Boltzmann Equations for Spin and Charge Relaxations in Superconductors

TL;DR

This paper develops a theoretical framework using Boltzmann equations to analyze spin and charge imbalances in superconductors, revealing how these imbalances are characterized and relaxed via spin-orbit scattering.

Contribution

It extends the quasiclassical Green's function method to derive linearized Boltzmann equations for nonequilibrium quasiparticle distributions in superconductors with spin and charge imbalances.

Findings

Four distribution functions are needed to describe nonequilibrium states.

Spin imbalance causes a chemical potential shift for quasiparticles.

Spin-orbit scattering relaxes the spin imbalance.

Abstract

In a superconductor coupled with a ferromagnetic metal, spin and charge imbalances can be induced by injecting spin-polarized electron current from the ferromagnetic metal.
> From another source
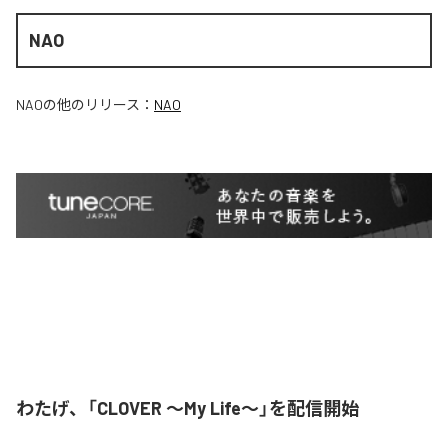
NAO
NAO
の他のリリース：
NAO
わたげ、「CLOVER ～My Life～」を配信開始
We theoretically study a nonequilibrium distribution of quasiparticles in the presence of spin and charge imbalances. We show that four distribution functions are needed to characterize such a nonequilibrium situation, and derive a set of linearized Boltzmann equations for them by extending the argument by Schmid and Sch\"{o}n based on the quasiclassical Green's function method. Using the Boltzmann equations, we analyze the spin imbalance in a thin superconducting wire weakly coupled with a ferromagnetic electrode. The spin imbalance induces a shift $\delta\mu$ ($- \delta \mu$) of the chemical potential for up-spin (down-spin) quasiparticles. We discuss how $\delta \mu$ is relaxed by spin-orbit impurity scattering.